Kelima, tantangan yang paling konkret saya kira adalah mengatasi problem sosial-politik yang sudah klasik di kota Labuan Bajo seperti isu kelangkaan air minum bersih, isu sampah, persoalan ternak yang berkeliaran, dan penataan kota yang amburadul. Beberapa isu negatif itu mesti menjadi agenda prioritas pasca memenangkan kontestasi politik Pilkada.
Keenam, tantangan lain, saya kira tentu saja datang dari dalam diri sang kepala daerah itu sendiri (internal). Apakah bupati terpilih itu nanti bisa mengontrol godaan untuk menyalahgunakan kekuasaan demi melayani kepentingan diri, keluarga, kerabat, kontraktor, investor, dan partai politik. Jangan sampai sang bupati lebih terpikat untuk mengabdi kepada para kapitalis bersama elit politik, ketimbang rakyat yang memberikan mandat politik itu kepadanya.
Ketuju, Mabar ini, dilihat dari semua sisi, semuanya masuk kategori terbelakang. Label destinasi wisata super premium tidak serta merta ‘menghapus’ pelbagai realitas politik negatif seperti kemiskinan, pengangguran, mutu pendidikan yang rendah, pelayanan kesehatan yang kurang optimal, masalah infrastruktur, keterisolasian, dll. Untuk itu, bupati terpilih itu nanti ditantang untuk sesegera mungkin mengatasi atau minimal mengurangi skala dan volume persoalan itu.
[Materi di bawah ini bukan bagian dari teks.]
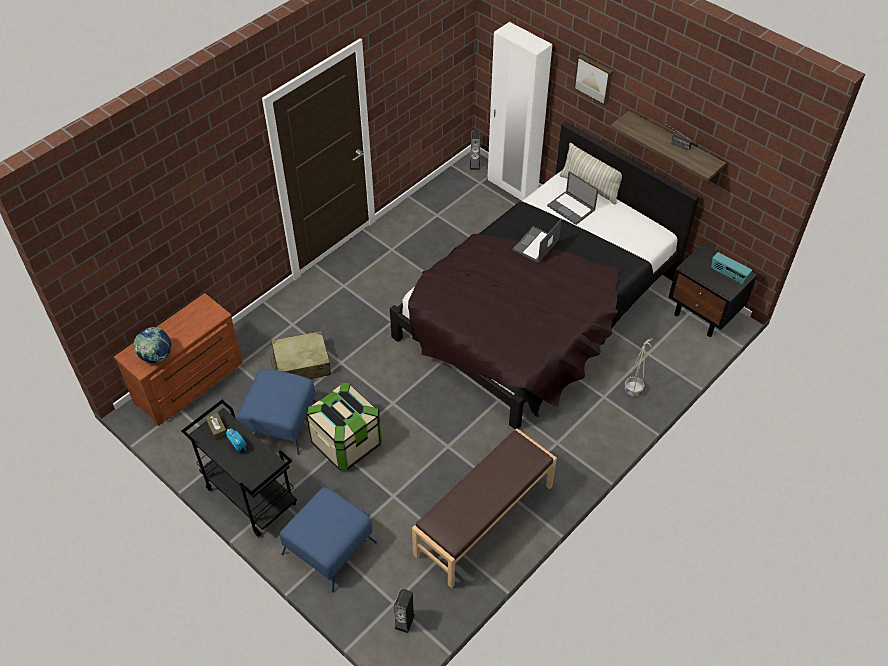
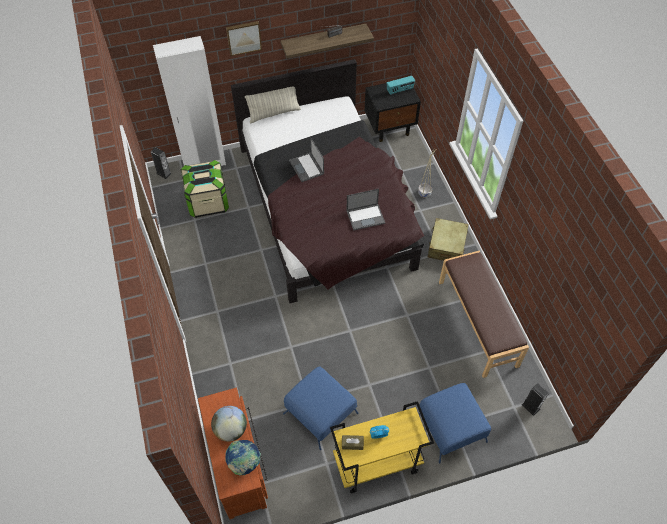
camera: 60 degrees left, 5 degrees up
black cart [181,400,297,537] -> yellow cart [330,401,434,493]
beige suitcase [271,331,331,379] -> beige suitcase moved to [428,218,468,261]
storage box [306,383,382,470] -> storage box moved to [181,160,229,218]
laptop [547,171,598,225] -> laptop moved to [346,189,385,231]
none -> globe [211,406,247,442]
Kedelapan, Mabar hadir dalam pentas sejarah politik yang bersifat paradoksal. Di satu sisi, Kabupaten ini dikenal luas sebagai daerah yang memiliki sumber daya alam, manusia, dan budaya yang sangat menawan. Namun, semua kelimpahan itu belum mendatangkan kesejahteraan yang optimal bagi publik. Tantangan bupati terpilih adalah mengkreasi kebijakan dan mengeksekusi kerja politik yang efektif dalam mengelola dan mengonversi pelbagai potensi itu menjadi susu dan madu kebahagiaan yang sebesar-besarnya bagi publik Mabar.
Bupati ‘Penakluk Tantangan’: Memaknai Kontestasi
Pelbagai tantangan yang akan dihadapi oleh seorang ‘bupati Mabar” seperti yang dipaparkan di atas, mengharuskan kita untuk memaknai kontestasi Pilkada sebagai momen membidik sosok pemimpin dengan kualifikasi politik yang mumpuni. Mabar tentu saja sangat membutuhkan bupati yang punya ‘kemampuan’ untuk menaklukan aneka tantangan tersebut.
Status Mabar sebagai salah satu ‘destinasi super premium’ sekaligus ‘pintu gerbang Flores’ bagian Barat, tentu saja menuntut keberadaan seorang pemimpin yang tidak hanya ‘setia pada aturan teknis-regulatif-administratif’, tetapi pemimpin yang memiliki imajinasi dan konsep politik yang besar. Kabupaten ini sangat potensial untuk menjadi Kabupaten ‘termaju’ di NTT ini, jika dinahkodai oleh seorang pemimpin yang hebat.